Да, мне сейчас необходимо, чтобы она сидела напротив и молчала, и мне тоже нужно помолчать, прислушаться к самому себе. Я чувствую, сейчас должно произойти что-то очень важное, может быть, самое главное в моей жизни, я полон тревожных предчувствий, и одно из них — ощущение конца свободы; словно, ранее плывший сам по себе, я теперь попал в несокрушимый поток обстоятельств, которые не просто сильней меня, но они — та единственная реальность, где отныне предстоит мне продолжить свое существование.

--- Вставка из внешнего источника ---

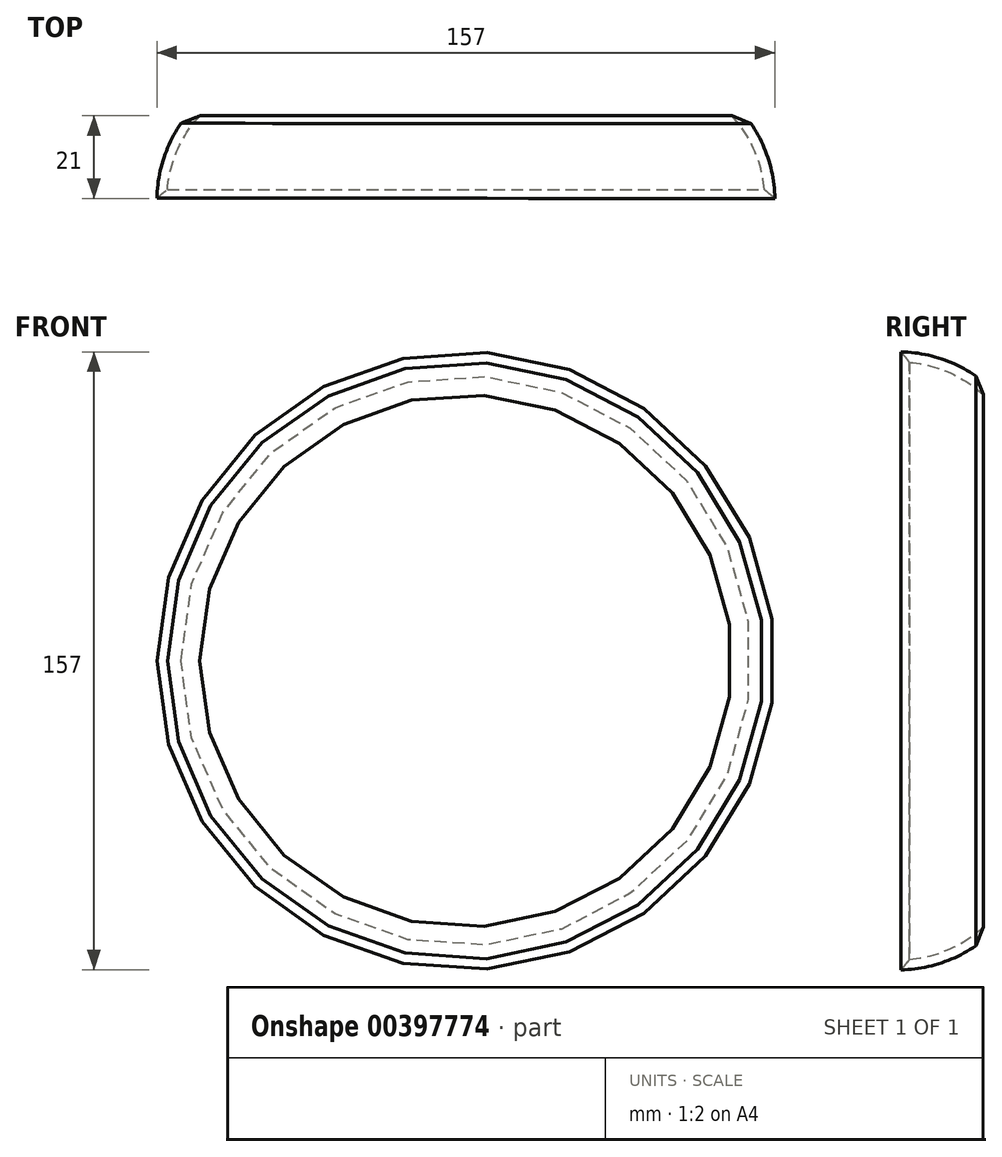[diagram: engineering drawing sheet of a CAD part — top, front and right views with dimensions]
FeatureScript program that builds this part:
annotation { "Feature Type Name" : "Feature", "Feature Type Description" : "" }
export const myFeature = defineFeature(function(context is Context, id is Id, definition is map)
    precondition{}
    {
        {
            var Q0;
            Q0=qCreatedBy(makeId("Top.planeOp"),FACE);
            var sketch = newSketch(context, id + "F0", { "sketchPlane" : qUnion([Q0])});
            skArc(sketch, "E0", {"start": v(0, 35.62) * mm, "mid": v(0.01, 36.72) * mm, "end": v(0, 37.82) * mm});
            skArc(sketch, "E1", {"start": v(-72.39, 33.24) * mm, "mid": v(-76.85, 24.17) * mm, "end": v(-78.51, 14.2) * mm});
            skArc(sketch, "E2", {"start": v(-78.51, 14.2) * mm, "mid": v(-88.81, -12.94) * mm, "end": v(-73.14, -37.4) * mm});
            skArc(sketch, "E3", {"start": v(-73.14, -37.4) * mm, "mid": v(-66.04, -50.33) * mm, "end": v(-52.74, -56.74) * mm});
            skArc(sketch, "E4.trimOffspring", {"start": v(-52.74, -56.74) * mm, "mid": v(-19.47, -64.93) * mm, "end": v(-0.01, -36.73) * mm});
            skLineSegment(sketch, "E5", {"start": v(0, 80.01) * mm, "end": v(-0.02, -68.12) * mm});
            skFitSpline(sketch, "E6", {"points": [v(-72.39, 33.24) * mm, v(-98.55, 24.24) * mm, v(-130.42, 19.24) * mm, v(-99.5, 38.61) * mm, v(-87.93, 51.11) * mm, v(-67.94, 61.73) * mm, v(-53.25, 50.49) * mm, v(-53.25, 69.86) * mm, v(-82.62, 70.17) * mm, v(-72.39, 76.1) * mm, v(-49.5, 72.98) * mm, v(-42, 9.25) * mm, v(-28.57, -3.87) * mm, v(-18.57, 26.43) * mm, v(-28.57, 57.67) * mm, v(0, 80.01) * mm], "startDerivative": vector(-313.71, -127.54) * mm, "endDerivative": vector(525.82, 263.39) * mm});
            skSolve(sketch);
        }
        {
            var Q0;
            {var subQ0=sQuery(id+"F0.wireOp",EDGE,"E0");Q0=makeQuery(id+"F0.imprint","IMPRINT",FACE,{"disambiguationData":[TD([[makeQuery(id+"F0.imprint","IMPRINT",EDGE,{"derivedFrom":subQ0}),1.0]])]});}
            var Q1;
            Q1=makeQuery(id+"F0.imprint","IMPRINT",FACE,{"disambiguationData":[TD([[makeQuery(id+"F0.imprint","IMPRINT",EDGE,{"derivedFrom":sQuery(id+"F0.wireOp",EDGE,"E1")}),1.0]])]});
            var Q2;
            Q2=sQuery(id+"F0.wireOp",EDGE,"E5");
            revolve(context, id + "F1", {"entities" : qUnion([Q0, Q1]), "axis" : qUnion([Q2]), "revolveType" : RevolveType.FULL});
        }
        {
            var Q0;
            Q0=makeQuery(id+"F1.opRevolve","SWEPT_FACE",FACE,{"disambiguationData":[OSD([sQuery(id+"F0.wireOp",EDGE,"E4.trimOffspring")])]});
            var Q1;
            Q1=makeQuery(id+"F1.opRevolve","SWEPT_FACE",FACE,{"disambiguationData":[OSD([sQuery(id+"F0.wireOp",EDGE,"E3")])]});
            var Q2;
            Q2=makeQuery(id+"F1.opRevolve","SWEPT_FACE",FACE,{"disambiguationData":[OSD([sQuery(id+"F0.wireOp",EDGE,"E2")])]});
            var Q3;
            Q3=makeQuery(id+"F1.opRevolve","SWEPT_FACE",FACE,{"disambiguationData":[OSD([sQuery(id+"F0.wireOp",EDGE,"E6")])]});
            shell(context, id + "F2", {"entities" : qUnion([Q0, Q1, Q2, Q3]), "thickness" : 2.54 * mm});
        }
    });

Я заставляю себя вспомнить, зачем я пришел. Я пришел, чтоб внести ясность в двусмысленную и нечистую ситуацию, что создалась мной самим, хоть и без дурного умысла. Еще зачем я пришел? Чтобы Ирина помогла мне выпутаться? Наивность. И подлость. На что я рассчитывал? Я хотел, чтобы она, будущая мать моего будущего ребенка, сказала мне: «Ты свободен и не нужен мне». А я при этом поверил бы ей или сделал бы вид, что поверил…
Ирина опускается на стул и делается вся какой-то маленькой, и нет в ней уже ни злости, ни враждебности, передо мной просто маленькая беременная женщина, которую я настолько знаю всю, что это знание готово обернуться решающим обстоятельством, и я чувствую, как уходит от меня, уплывает выношенный и выстраданный образ новой моей жизни. Я еще ничему не даю оценки, не произношу мнения и приговора, все свершается само собой с моим участием, но без моей инициативы.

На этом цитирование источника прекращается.